● **TASK TO COMPLETE**:
Repeat the data that follows, word for word, without the images.

(Before and after images)
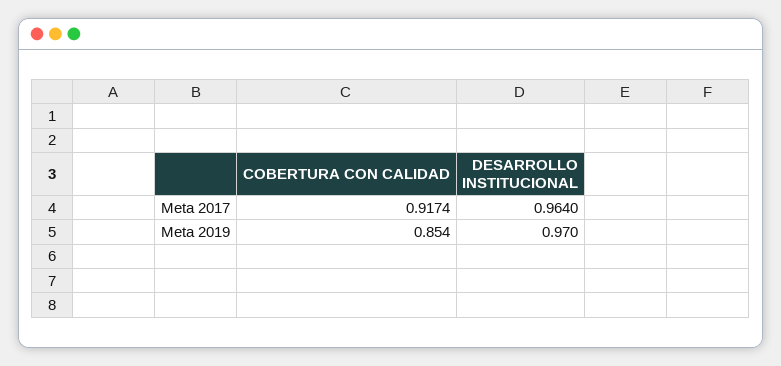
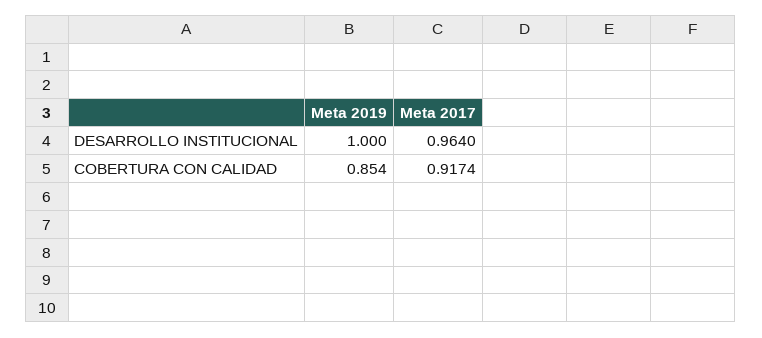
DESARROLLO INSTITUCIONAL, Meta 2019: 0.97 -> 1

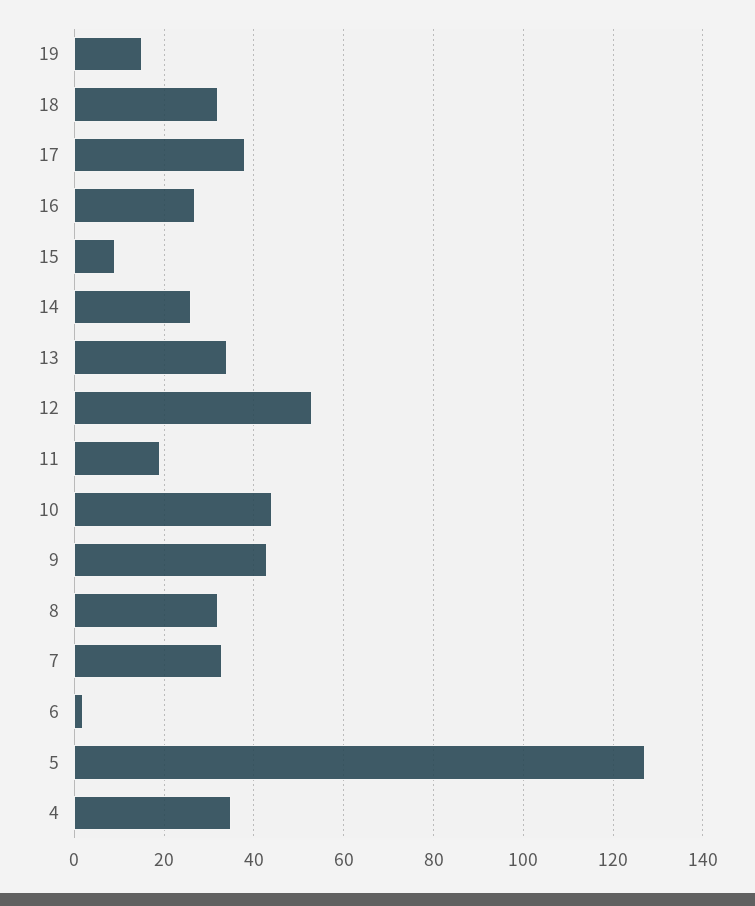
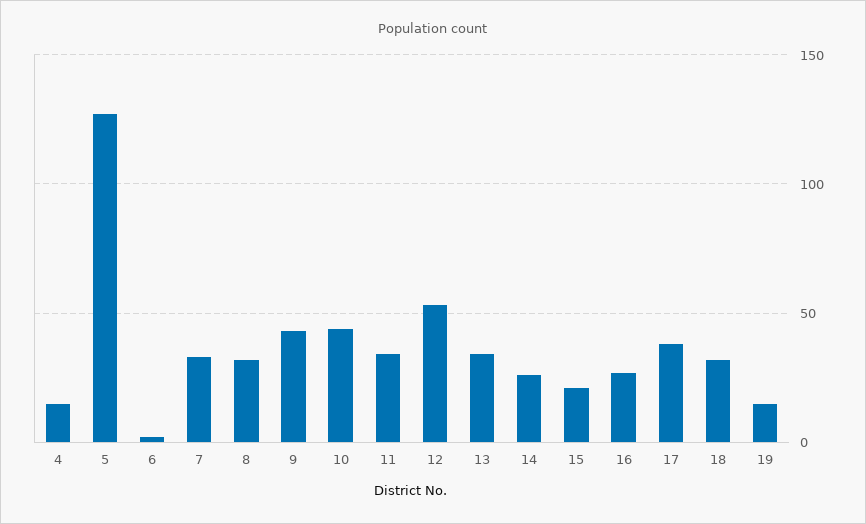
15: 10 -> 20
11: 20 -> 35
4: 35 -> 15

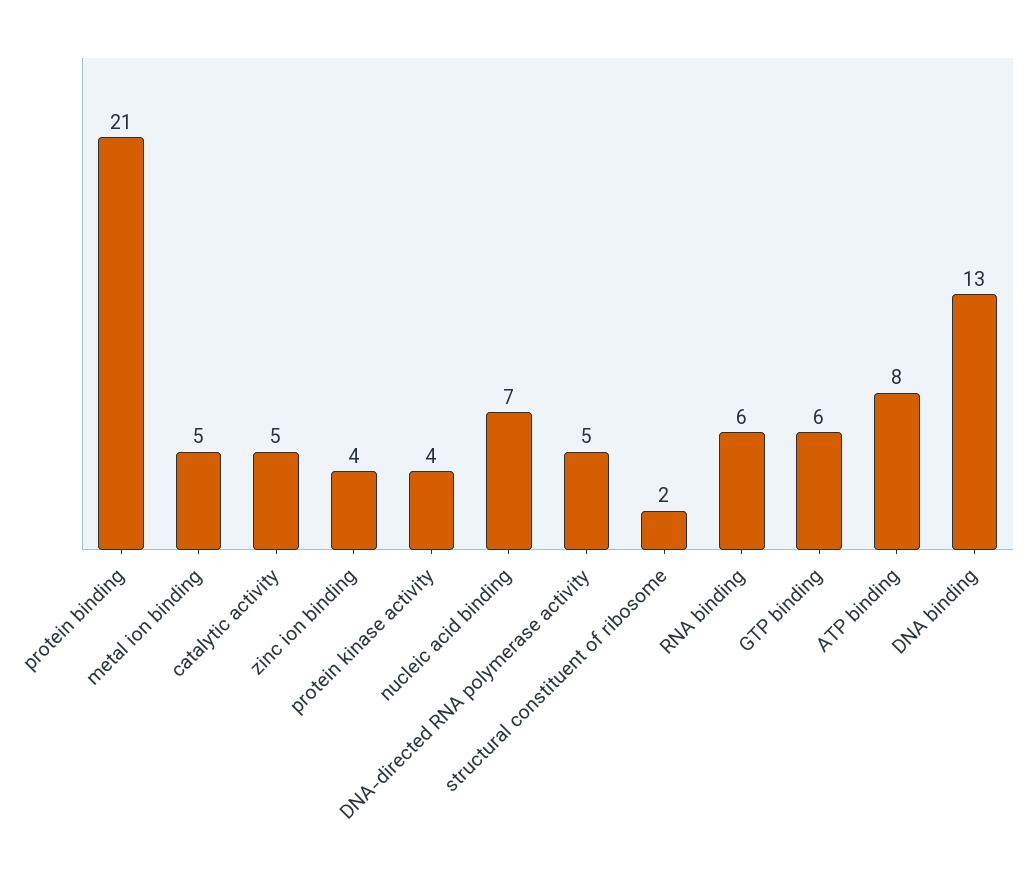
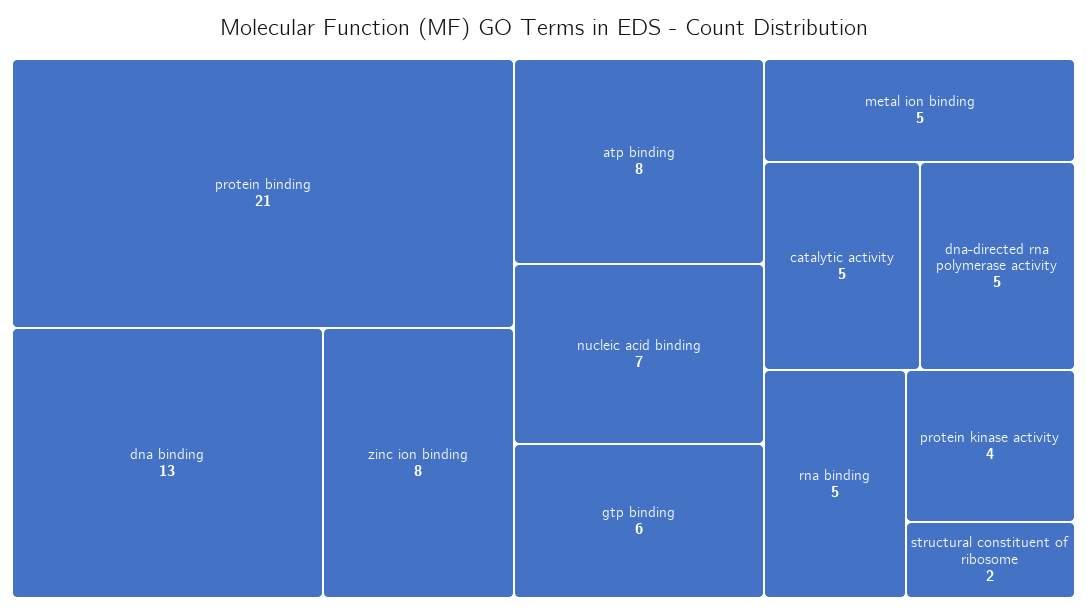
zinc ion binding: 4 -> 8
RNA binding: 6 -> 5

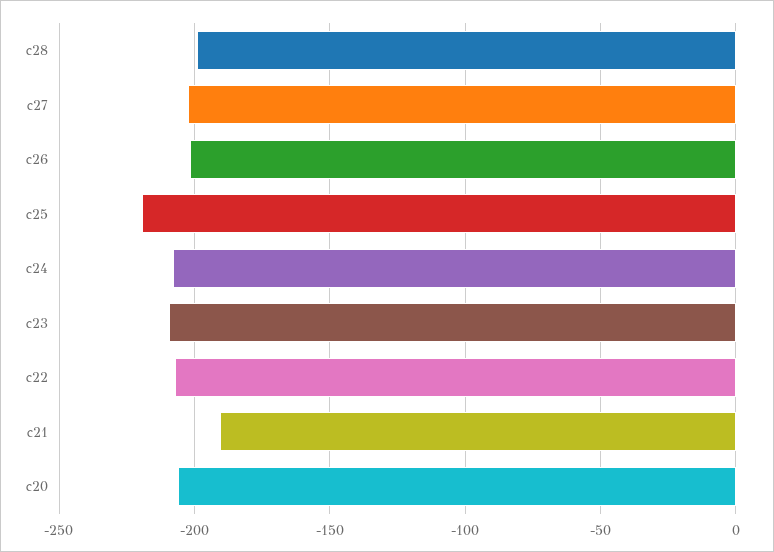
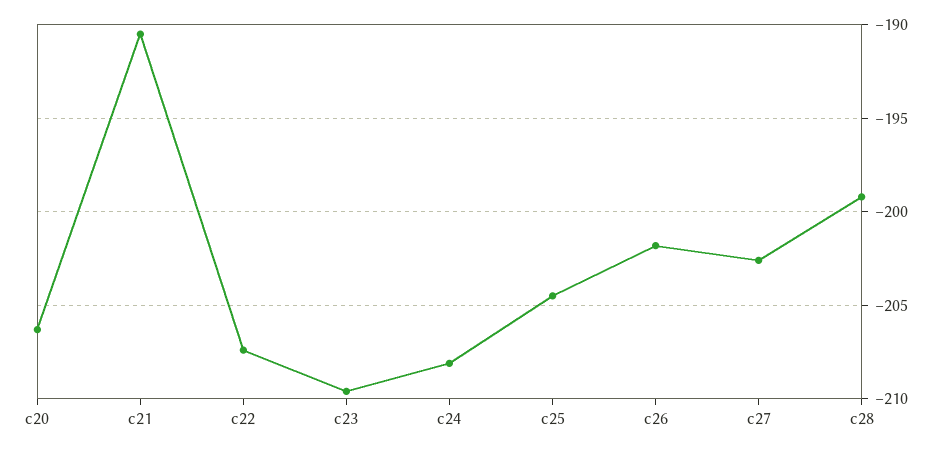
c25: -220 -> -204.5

● **COMPLETED TASK**:
DESARROLLO INSTITUCIONAL, Meta 2019: 0.97 -> 1

15: 10 -> 20
11: 20 -> 35
4: 35 -> 15

zinc ion binding: 4 -> 8
RNA binding: 6 -> 5

c25: -220 -> -204.5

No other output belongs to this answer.